Trustees Issue Georgica Pond Warning

Water body closed to shellfishing after blue-green algae bloom found
The trustees have advised people who use Georgica Pond to keep children and pets away from algae blooms and scum and to rinse with clean water if they are exposed. Morgan McGivern

After detecting heightened levels of blue-green algae during routine testing of Georgica Pond, the East Hampton Town Trustees agreed Thursday evening to temporarily prohibit shellfishing or fishing in the pond and have advised those who use the pond to take precautions when doing so.

"While the toxins at this site are at low levels, preventative measures for all users of the pond should include not swimming or wading near blooms of surface scum, not drinking the water, keeping children and pets away from blooms and scum, [and] rinsing with clean water if exposed," the trustees wrote in a letter to the Georgica Pond Homeowners Association, baymen, and the general public.

Last year, the trustees began testing for water quality and toxic algal blooms in Georgica and other town water bodies. "The results in 2013 had no high levels of toxicity" in Georgica, the trustees wrote Thursday. "However, as of today, July 24, 2014, one sample from Eel Cove tested slightly above the New York State Department of Environmental Conservation level for 'blue-green' algae."

In D.E.C. testing this year, blue-green algae blooms have also been found in Big Reed Pond in Montauk and Lake Agawam and Wickapogue Pond in Southampton, the latter of which had a high level of toxins at the last D.E.C. sampling on July 15, according to the agency's website.

Blue-green algae is the common name for cyanobacteria, which "are naturally present in lakes and streams in low numbers," according to the New York State Department of Environmental Conservation, but can form harmful algal blooms under the right conditions, typically in "nutrient-rich waters" during "hot, calm weather." They produce "toxins that can be harmful to people and animals," the D.E.C. says. Cyanobacteria can "discolor the water or produce floating rafts or scums on the surface of the water," according to the website for the New York State Department of Health.

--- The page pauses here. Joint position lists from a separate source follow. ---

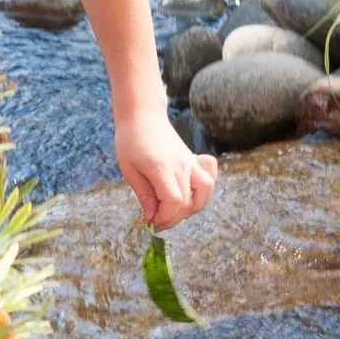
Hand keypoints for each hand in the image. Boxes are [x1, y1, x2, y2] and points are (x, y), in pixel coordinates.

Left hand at [116, 111, 217, 228]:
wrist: (142, 115)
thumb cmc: (130, 141)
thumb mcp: (129, 171)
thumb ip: (144, 195)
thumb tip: (152, 217)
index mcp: (162, 170)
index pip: (174, 202)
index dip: (165, 218)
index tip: (152, 223)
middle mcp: (182, 167)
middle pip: (188, 202)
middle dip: (173, 218)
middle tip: (156, 219)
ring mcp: (190, 162)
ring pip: (205, 191)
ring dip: (193, 207)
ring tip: (175, 209)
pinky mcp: (193, 159)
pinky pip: (209, 175)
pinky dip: (205, 187)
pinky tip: (192, 191)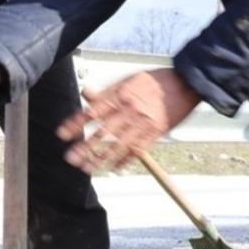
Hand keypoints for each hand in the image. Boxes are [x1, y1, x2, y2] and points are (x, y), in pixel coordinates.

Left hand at [57, 69, 200, 172]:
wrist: (186, 84)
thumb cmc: (156, 80)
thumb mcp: (128, 79)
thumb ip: (107, 91)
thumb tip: (87, 94)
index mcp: (121, 96)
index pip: (92, 112)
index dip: (75, 124)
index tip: (62, 134)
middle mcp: (129, 111)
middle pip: (102, 132)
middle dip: (84, 147)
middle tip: (70, 158)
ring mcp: (143, 124)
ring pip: (118, 145)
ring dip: (101, 158)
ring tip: (87, 168)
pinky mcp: (155, 134)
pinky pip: (137, 151)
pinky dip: (124, 161)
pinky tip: (113, 169)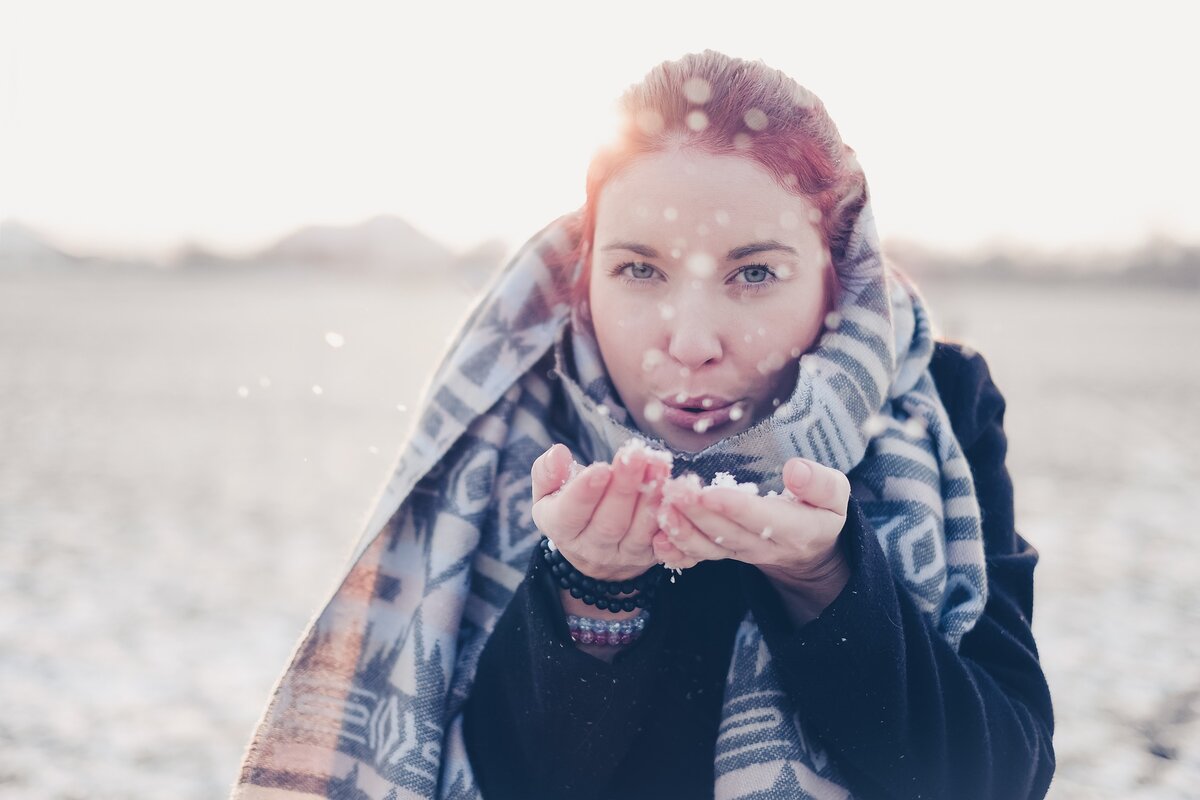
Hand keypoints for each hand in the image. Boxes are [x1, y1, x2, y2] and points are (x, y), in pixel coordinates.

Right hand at [530, 442, 671, 581]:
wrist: (593, 549)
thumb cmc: (569, 507)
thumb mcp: (549, 492)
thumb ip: (548, 472)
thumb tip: (557, 452)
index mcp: (561, 530)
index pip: (570, 514)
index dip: (585, 493)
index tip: (601, 468)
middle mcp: (591, 549)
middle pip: (609, 522)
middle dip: (625, 487)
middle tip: (636, 455)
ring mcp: (623, 555)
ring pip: (639, 530)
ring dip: (651, 497)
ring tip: (658, 465)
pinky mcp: (650, 556)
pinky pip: (663, 541)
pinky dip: (670, 517)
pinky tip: (675, 491)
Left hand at [652, 457, 851, 595]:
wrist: (808, 549)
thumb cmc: (820, 510)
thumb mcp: (835, 496)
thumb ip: (820, 483)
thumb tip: (795, 469)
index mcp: (795, 530)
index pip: (761, 520)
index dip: (735, 508)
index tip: (710, 493)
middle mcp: (763, 547)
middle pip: (726, 533)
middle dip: (697, 513)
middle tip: (674, 490)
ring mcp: (739, 553)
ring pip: (706, 547)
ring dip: (681, 529)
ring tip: (661, 507)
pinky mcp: (721, 553)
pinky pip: (696, 557)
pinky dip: (675, 551)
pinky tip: (656, 537)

While there is no data confirming that shellfish, such as crabs, or other marine species in the pond would be affected by the bloom or that consuming that shellfish or fish would be unsafe, the trustees "determined it is in the best interest of the public" to close the pond to shellfishing and fishing until at least Aug. 12.

"Rest assured," the trustees' letter says, "mitigation and/or removal practices are and will continue to be discussed by the board of trustees. Unfortunately, there is no quick fix for the toxic or macro algae blooms. However, although no direct link has been defined yet, we encourage all home and property owners surrounding the pond to look at their own upland practices (i.e. aging septic systems, fertilizer use, lack of natural shoreline vegetation) to reduce the risk and potential for blooms in the future."